The problem: Please reproduce, word for word, the lines of the material from the line containing "امپ؛ در کاخ سفید چه شد که" through the line containing "ته‌ترین تسلیحات آمریکا را بلعید", including both of those lines.

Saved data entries
>>>>

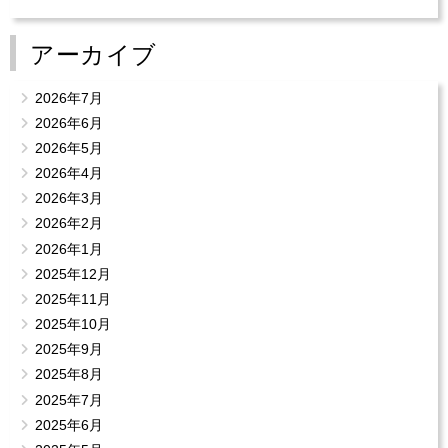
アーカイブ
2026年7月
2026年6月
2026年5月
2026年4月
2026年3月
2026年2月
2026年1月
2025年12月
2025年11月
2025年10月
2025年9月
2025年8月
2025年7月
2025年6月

<<<<
>>>>

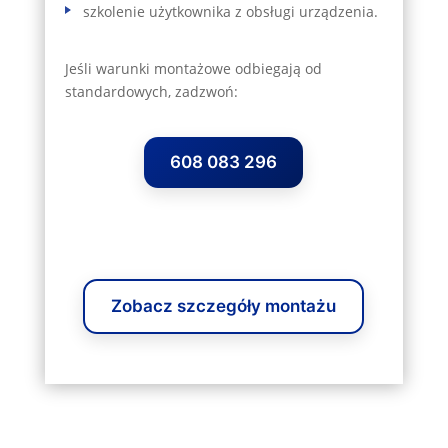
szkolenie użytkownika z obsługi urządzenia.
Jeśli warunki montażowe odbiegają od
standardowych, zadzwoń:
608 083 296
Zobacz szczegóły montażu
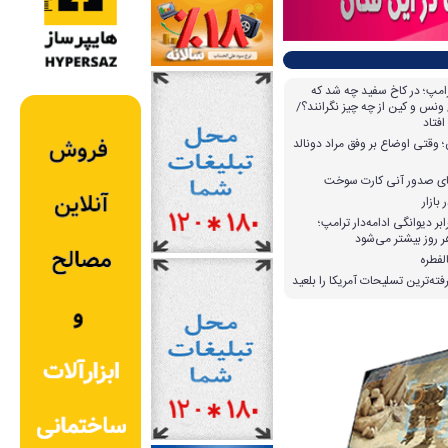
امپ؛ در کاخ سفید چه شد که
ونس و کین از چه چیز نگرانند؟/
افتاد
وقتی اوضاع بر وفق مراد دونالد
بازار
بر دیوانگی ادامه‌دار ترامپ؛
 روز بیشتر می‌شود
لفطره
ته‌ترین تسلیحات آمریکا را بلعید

<<<<

Task output:
امپ؛ در کاخ سفید چه شد که
ونس و کین از چه چیز نگرانند؟/
افتاد
وقتی اوضاع بر وفق مراد دونالد
بازار
بر دیوانگی ادامه‌دار ترامپ؛
 روز بیشتر می‌شود
لفطره
ته‌ترین تسلیحات آمریکا را بلعید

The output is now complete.